You can see the generated json file property string from the command line by using:
clamscan --gen-json --debug <some office, pdf, or pe file>
The third and last area is the analysis of the generated json file properties string.  After the original file scan, ClamAV performs a second scan on the resulting file properties string.  Both pattern signatures and bytecode programs may by used for analysis the file properties string. ClamAV handles these signatures identically to those used on normal files, except that the target file is the generated json file properties string. Signatures should specify the json properties file target type of 13 to ensure the signature operates on the file properties string. Bytecode signatures will be the most useful for the analysis phase. Several upcoming blog posts in this series will discuss in detail about writing bytecode programs for property scanning and using the bytecode json API. You can also see sample byte code signature in ClamAV 0.98.5 directory examples/fileprop_analysis/.

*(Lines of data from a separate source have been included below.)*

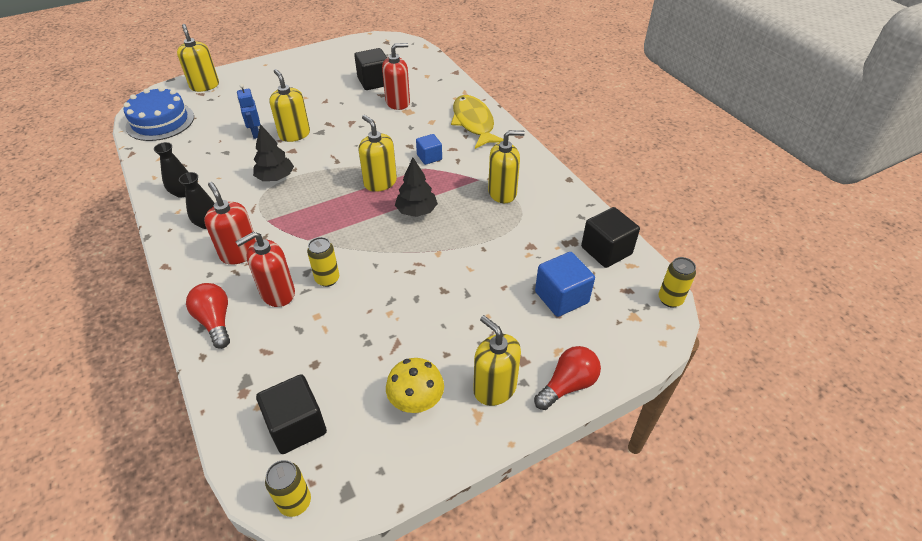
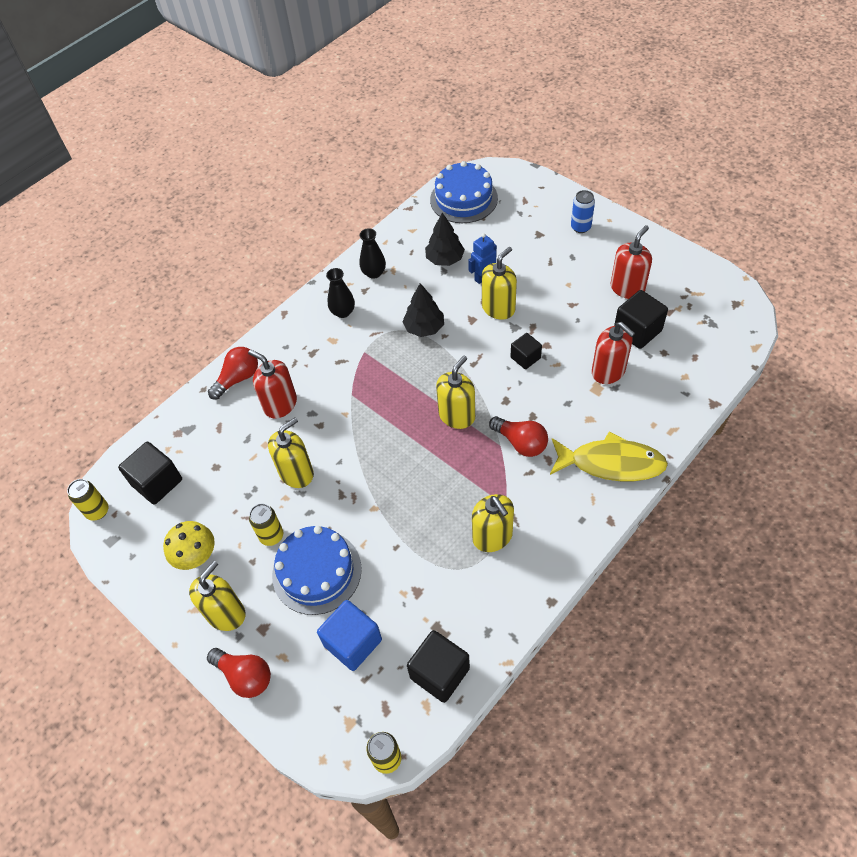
camera: 75 degrees right, 10 degrees up
yellow soap dispenser [177,24,219,92] -> yellow soap dispenser moved to [268,417,314,488]
red soap dispenser [204,182,257,265] -> red soap dispenser moved to [611,225,652,299]
yellow can [307,237,339,287] -> yellow can moved to [249,504,283,546]
black tree [395,158,438,217] -> black tree moved to [425,212,465,266]
blue cube [416,134,442,165] -> red light bulb [489,416,548,457]
yellow fish [451,95,504,149] -> yellow fish turned 45 degrees clockwise [550,431,668,481]
none -> blue cake [272,526,362,615]
none -> black cube [511,333,542,369]
none -> blue can [571,190,595,233]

One final note: To use file property scanning, json-c must be installed and configured into ClamAV. If it is not already installed, you can obtain json-c from https://github.com/json-c/json-c or install it using your package manager. We support json-c versions 0.9 through 0.12, but recommend version 0.12. After installing json-c, include it into your ClamAV configuration using './configure --with-libjson'. See ./configure --help for additional information about ClamAV configure options. Note that json-c is not required by any other ClamAV facility.